=== Given data ===

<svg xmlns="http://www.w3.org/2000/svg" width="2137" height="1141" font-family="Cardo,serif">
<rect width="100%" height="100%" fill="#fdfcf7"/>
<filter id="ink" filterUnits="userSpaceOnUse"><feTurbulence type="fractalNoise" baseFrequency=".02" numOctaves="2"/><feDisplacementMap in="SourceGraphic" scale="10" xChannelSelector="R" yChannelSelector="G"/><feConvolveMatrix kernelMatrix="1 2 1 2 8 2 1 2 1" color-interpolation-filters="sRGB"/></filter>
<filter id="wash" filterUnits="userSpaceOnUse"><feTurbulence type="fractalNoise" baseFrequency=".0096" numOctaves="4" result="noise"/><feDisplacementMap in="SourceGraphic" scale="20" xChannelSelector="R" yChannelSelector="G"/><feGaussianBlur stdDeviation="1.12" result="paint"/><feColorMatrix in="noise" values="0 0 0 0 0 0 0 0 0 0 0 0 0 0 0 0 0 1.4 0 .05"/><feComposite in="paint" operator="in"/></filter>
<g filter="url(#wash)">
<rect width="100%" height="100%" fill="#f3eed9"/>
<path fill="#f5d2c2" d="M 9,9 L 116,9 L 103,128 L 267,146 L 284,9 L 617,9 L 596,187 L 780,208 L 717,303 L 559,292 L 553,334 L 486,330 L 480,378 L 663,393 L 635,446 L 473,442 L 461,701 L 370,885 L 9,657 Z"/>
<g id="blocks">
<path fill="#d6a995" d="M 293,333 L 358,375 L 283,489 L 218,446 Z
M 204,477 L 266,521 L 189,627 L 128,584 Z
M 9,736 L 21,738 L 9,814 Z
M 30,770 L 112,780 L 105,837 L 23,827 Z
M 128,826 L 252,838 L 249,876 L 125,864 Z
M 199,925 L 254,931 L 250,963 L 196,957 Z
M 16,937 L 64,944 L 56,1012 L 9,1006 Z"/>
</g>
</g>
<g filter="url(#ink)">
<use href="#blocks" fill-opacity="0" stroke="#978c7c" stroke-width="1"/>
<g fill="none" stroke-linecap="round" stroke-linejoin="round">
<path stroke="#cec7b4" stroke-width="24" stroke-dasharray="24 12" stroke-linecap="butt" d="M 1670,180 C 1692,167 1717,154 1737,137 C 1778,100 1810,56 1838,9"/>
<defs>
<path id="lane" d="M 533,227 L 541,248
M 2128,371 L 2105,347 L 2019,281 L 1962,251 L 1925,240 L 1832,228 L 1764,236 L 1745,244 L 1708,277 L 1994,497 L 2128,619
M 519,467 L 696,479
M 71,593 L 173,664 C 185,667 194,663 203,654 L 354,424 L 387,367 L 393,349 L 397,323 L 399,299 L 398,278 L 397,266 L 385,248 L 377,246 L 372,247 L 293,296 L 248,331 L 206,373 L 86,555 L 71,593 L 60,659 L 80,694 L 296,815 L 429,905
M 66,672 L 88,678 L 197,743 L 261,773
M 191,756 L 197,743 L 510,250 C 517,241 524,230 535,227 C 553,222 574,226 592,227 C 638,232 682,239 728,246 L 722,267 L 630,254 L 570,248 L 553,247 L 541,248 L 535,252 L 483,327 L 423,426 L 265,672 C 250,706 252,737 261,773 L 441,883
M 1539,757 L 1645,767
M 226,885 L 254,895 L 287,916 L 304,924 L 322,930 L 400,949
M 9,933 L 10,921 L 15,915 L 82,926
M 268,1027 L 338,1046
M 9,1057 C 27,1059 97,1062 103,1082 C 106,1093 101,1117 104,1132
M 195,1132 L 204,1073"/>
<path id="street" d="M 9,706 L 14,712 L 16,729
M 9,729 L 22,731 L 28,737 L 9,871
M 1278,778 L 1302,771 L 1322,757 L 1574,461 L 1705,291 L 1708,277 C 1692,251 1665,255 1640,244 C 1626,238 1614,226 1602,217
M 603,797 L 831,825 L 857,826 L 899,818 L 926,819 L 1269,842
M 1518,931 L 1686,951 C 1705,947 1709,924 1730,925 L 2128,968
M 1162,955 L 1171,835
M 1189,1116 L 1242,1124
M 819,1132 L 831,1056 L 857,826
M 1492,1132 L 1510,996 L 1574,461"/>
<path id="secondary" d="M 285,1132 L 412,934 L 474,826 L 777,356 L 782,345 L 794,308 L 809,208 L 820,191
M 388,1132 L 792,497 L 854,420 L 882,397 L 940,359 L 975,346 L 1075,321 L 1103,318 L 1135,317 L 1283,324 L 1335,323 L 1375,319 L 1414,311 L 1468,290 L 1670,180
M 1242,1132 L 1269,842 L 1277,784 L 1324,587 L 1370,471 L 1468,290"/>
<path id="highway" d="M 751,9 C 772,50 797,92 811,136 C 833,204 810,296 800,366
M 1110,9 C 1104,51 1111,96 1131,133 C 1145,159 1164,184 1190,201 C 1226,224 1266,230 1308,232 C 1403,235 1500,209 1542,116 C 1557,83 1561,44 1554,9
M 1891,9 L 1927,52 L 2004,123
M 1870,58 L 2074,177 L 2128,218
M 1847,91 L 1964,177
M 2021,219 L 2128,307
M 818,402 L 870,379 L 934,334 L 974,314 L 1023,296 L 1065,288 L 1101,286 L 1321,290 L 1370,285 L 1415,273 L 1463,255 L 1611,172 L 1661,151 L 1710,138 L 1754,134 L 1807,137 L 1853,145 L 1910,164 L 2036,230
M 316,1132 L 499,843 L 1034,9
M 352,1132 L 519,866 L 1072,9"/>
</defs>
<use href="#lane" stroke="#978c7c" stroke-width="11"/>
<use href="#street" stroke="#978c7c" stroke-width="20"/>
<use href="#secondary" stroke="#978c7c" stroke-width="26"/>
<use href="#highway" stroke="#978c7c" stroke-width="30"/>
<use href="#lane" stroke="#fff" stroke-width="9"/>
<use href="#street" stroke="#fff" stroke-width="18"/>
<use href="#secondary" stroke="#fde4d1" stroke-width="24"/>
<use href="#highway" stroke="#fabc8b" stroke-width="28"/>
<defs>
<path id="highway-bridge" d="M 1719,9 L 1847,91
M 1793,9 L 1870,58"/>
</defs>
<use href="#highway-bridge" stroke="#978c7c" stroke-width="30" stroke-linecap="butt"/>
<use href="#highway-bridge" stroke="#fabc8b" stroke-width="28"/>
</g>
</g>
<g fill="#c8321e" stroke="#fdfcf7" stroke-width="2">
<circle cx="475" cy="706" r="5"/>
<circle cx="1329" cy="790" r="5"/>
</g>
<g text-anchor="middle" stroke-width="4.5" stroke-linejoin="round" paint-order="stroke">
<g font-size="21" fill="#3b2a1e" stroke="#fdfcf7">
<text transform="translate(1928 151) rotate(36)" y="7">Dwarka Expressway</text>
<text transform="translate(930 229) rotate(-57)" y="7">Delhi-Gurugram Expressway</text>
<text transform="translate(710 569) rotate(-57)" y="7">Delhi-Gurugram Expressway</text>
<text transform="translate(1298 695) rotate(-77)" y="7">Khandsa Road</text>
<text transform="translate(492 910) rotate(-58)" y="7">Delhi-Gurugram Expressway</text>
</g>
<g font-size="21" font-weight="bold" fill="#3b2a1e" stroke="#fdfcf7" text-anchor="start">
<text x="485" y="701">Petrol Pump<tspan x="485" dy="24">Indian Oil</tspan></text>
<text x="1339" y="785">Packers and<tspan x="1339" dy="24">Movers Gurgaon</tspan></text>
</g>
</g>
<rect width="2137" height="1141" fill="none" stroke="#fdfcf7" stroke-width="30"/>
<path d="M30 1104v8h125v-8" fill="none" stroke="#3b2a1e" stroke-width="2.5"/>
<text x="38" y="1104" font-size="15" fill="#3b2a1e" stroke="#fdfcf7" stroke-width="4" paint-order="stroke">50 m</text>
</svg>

===

*Try it*
From the records above, pick out and copy each line holding the word "feDisplacementMap".

*Solution*
<filter id="ink" filterUnits="userSpaceOnUse"><feTurbulence type="fractalNoise" baseFrequency=".02" numOctaves="2"/><feDisplacementMap in="SourceGraphic" scale="10" xChannelSelector="R" yChannelSelector="G"/><feConvolveMatrix kernelMatrix="1 2 1 2 8 2 1 2 1" color-interpolation-filters="sRGB"/></filter>
<filter id="wash" filterUnits="userSpaceOnUse"><feTurbulence type="fractalNoise" baseFrequency=".0096" numOctaves="4" result="noise"/><feDisplacementMap in="SourceGraphic" scale="20" xChannelSelector="R" yChannelSelector="G"/><feGaussianBlur stdDeviation="1.12" result="paint"/><feColorMatrix in="noise" values="0 0 0 0 0 0 0 0 0 0 0 0 0 0 0 0 0 1.4 0 .05"/><feComposite in="paint" operator="in"/></filter>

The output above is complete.